Make an exact copy of the listing so that no picture is carried over.
[EXERCISE MATERIALS Boundary: Start]
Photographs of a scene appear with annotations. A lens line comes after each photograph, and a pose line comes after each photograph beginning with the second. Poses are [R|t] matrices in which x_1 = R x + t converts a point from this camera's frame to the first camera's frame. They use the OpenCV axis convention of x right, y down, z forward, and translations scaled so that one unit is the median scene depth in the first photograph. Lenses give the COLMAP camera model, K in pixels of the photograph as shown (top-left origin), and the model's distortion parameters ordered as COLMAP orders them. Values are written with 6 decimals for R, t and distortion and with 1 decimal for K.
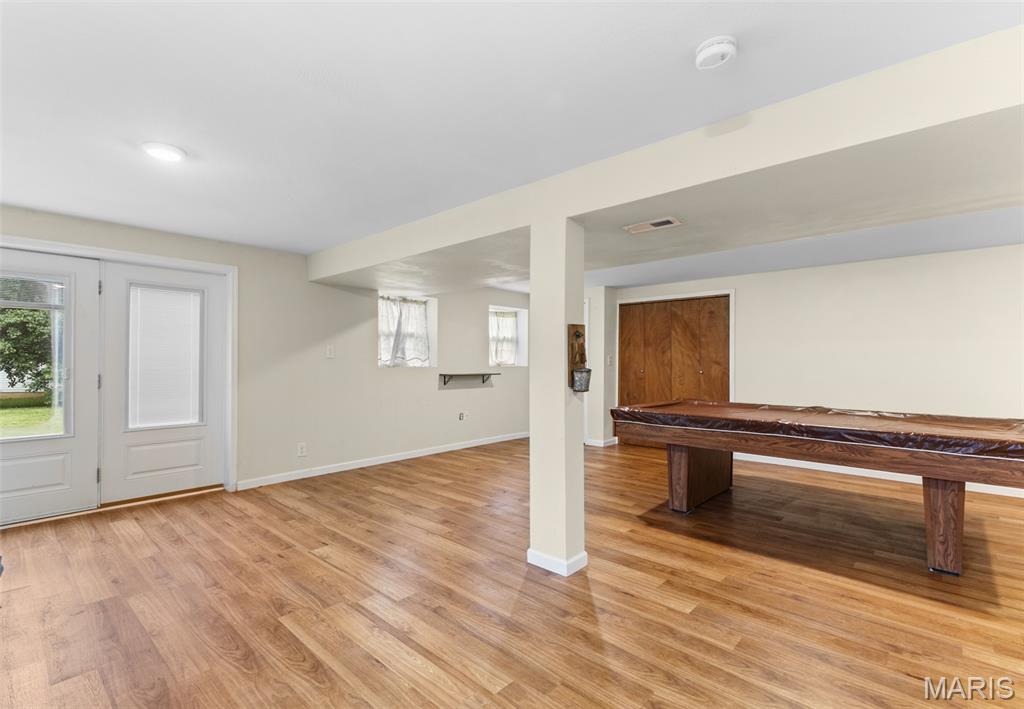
lens RADIAL K [[469.4, 0, 502.2], [0, 469.4, 359.4], [0, 0, 1]] dist [0.013725, 0.000236]
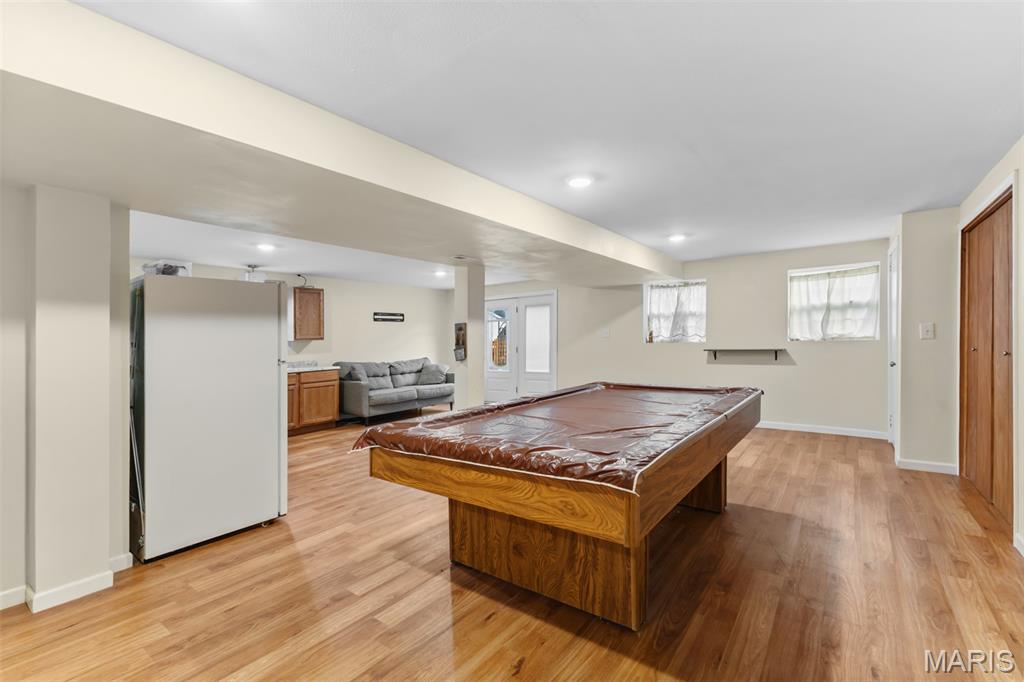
lens RADIAL K [[447.1, 0, 512.9], [0, 447.1, 340.1], [0, 0, 1]] dist [0.006797, -0.001327]
pose [[0.108267, -0.002661, -0.994118, 1.211947], [0.029414, 0.999567, 0.000528, -0.003419], [0.993687, -0.029299, 0.108298, 0.662913]]
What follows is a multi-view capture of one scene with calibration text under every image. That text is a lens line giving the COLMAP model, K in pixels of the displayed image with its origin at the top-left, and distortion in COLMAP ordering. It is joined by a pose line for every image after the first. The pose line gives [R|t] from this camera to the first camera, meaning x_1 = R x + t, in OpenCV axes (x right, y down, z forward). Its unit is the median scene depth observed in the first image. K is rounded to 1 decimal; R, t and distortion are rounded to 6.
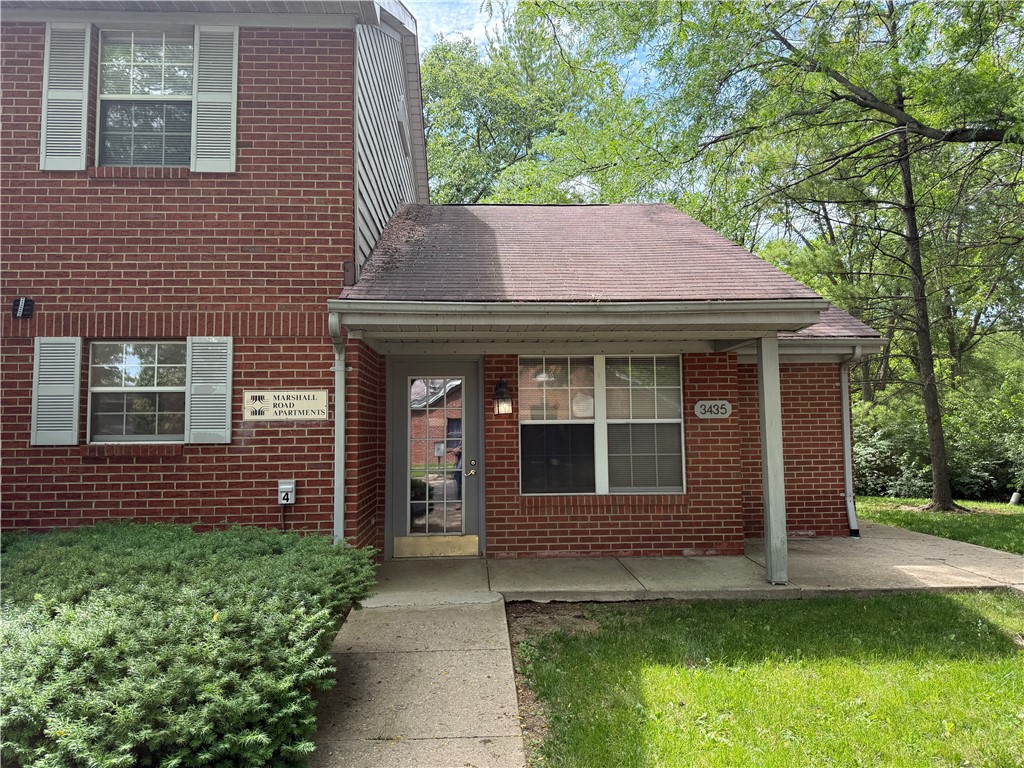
[EXERCISE MATERIALS Boundary: End]
SOLUTION TO THE EXERCISE
Photographs of a scene appear with annotations. A lens line comes after each photograph, and a pose line comes after each photograph beginning with the second. Poses are [R|t] matrices in which x_1 = R x + t converts a point from this camera's frame to the first camera's frame. They use the OpenCV axis convention of x right, y down, z forward, and translations scaled so that one unit is the median scene depth in the first photograph. Lenses give the COLMAP camera model, K in pixels of the photograph as shown (top-left origin), and the model's distortion parameters ordered as COLMAP orders them. Values are written with 6 decimals for R, t and distortion and with 1 decimal for K.
lens RADIAL K [[469.4, 0, 502.2], [0, 469.4, 359.4], [0, 0, 1]] dist [0.013725, 0.000236]
lens RADIAL K [[447.1, 0, 512.9], [0, 447.1, 340.1], [0, 0, 1]] dist [0.006797, -0.001327]
pose [[0.108267, -0.002661, -0.994118, 1.211947], [0.029414, 0.999567, 0.000528, -0.003419], [0.993687, -0.029299, 0.108298, 0.662913]]
What follows is a multi-view capture of one scene with calibration text under every image. That text is a lens line giving the COLMAP model, K in pixels of the displayed image with its origin at the top-left, and distortion in COLMAP ordering. It is joined by a pose line for every image after the first. The pose line gives [R|t] from this camera to the first camera, meaning x_1 = R x + t, in OpenCV axes (x right, y down, z forward). Its unit is the median scene depth observed in the first image. K is rounded to 1 decimal; R, t and distortion are rounded to 6.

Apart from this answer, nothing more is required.